Ogoshi Yosuke, Matsui Takuya, Mitani Ikuo, Yokota Masahiro, Terashita Masakazu, Motoda Dai, Ueyama Kazuhito, Hotta Takahiro, Ito Takashi, Suma Akira, Fukui Kenji, Deai Katsuya, Yoshiuchi Hiromi, Ito Soichiro, Abe Hiroyuki
Central Pharmaceutical Research Institute, Japan Tobacco, Inc., 1-1, Murasaki-cho, Takatsuki, Osaka 569-1125, Japan.
ACS Med Chem Lett. 2025 Apr 30;16(6):1124-1130. doi: 10.1021/acsmedchemlett.5c00172. eCollection 2025 Jun 12.
Lead generation is a crucial process in drug discovery, and the identification of druglike lead compounds is essential to increase the chances of success in this field. Orally available hypoxia-inducible factor prolyl hydroxylase inhibitors have been a new treatment for renal anemia in chronic kidney disease patients. In our journey to enarodustat, approved in Japan, China, and South Korea, we adopted a pharmacophore-based scaffold-hopping strategy from binding mode analysis of known inhibitors. During the search for lead compounds, cell permeability was found to be a key factor in cell activity. Therefore, membrane permeability, ligand efficiency, and lipophilic ligand efficiency were utilized as compasses for the lead generation. We successfully identified compound bearing a [1,2,4]-triazolo-[4,3-]-pyridine core as a lead compound. Structures of enarodustat and compound differed only by the presence or absence of a phenethyl group, implying that the identification of a high-quality lead compound led to our success.
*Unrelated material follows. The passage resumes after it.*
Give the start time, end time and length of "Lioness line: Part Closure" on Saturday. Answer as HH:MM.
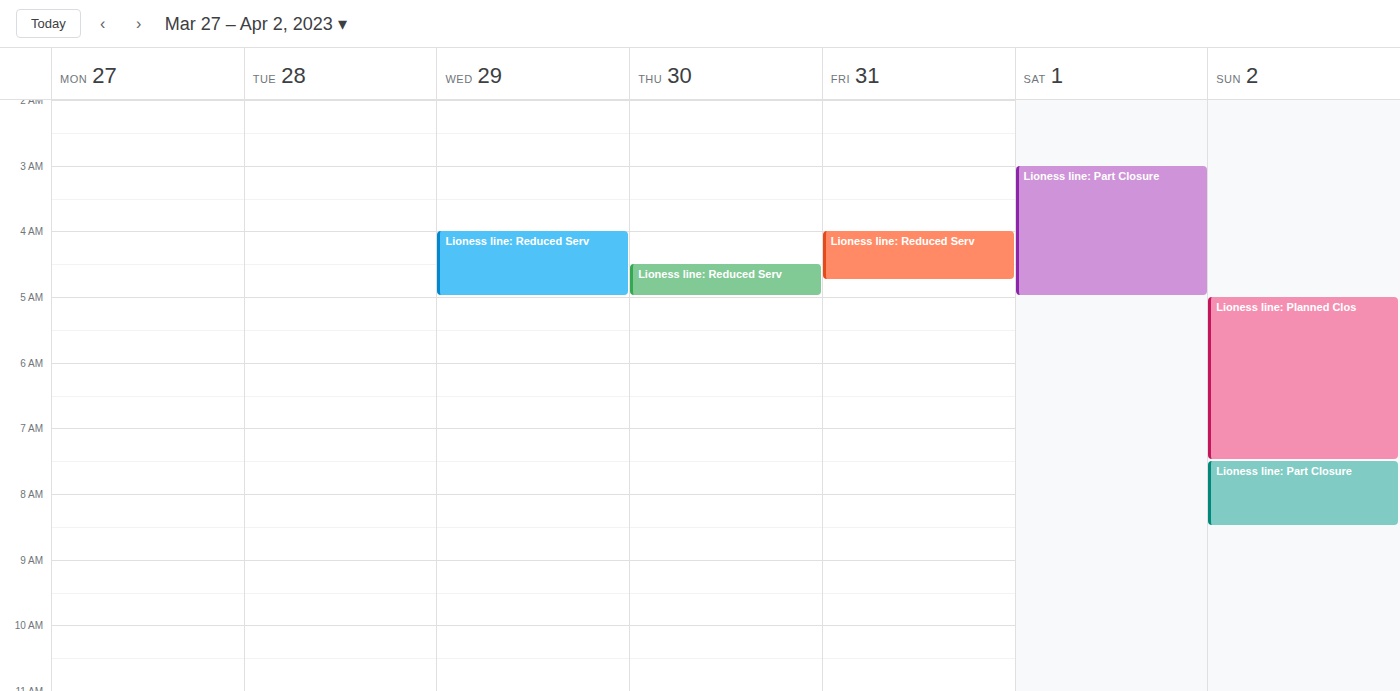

潜在客户生成是药物发现中的一个关键过程,鉴定类药物先导化合物对于提高该领域的成功几率至关重要。口服可用的缺氧诱导因子脯氨酰羟化酶抑制剂已成为慢性肾病患者肾性贫血的一种新疗法。在我们研发已在日本、中国和韩国获批的依那度司他的过程中,我们从已知抑制剂的结合模式分析出发,采用了基于药效团的骨架跃迁策略。在寻找先导化合物的过程中,发现细胞通透性是细胞活性的一个关键因素。因此,膜通透性、配体效率和亲脂性配体效率被用作潜在客户生成的导向。我们成功鉴定出带有[1,2,4]-三唑并-[4,3-]-吡啶核心的化合物作为先导化合物。依那度司他和该化合物的结构仅因苯乙基的有无而不同,这意味着鉴定出高质量的先导化合物促成了我们的成功。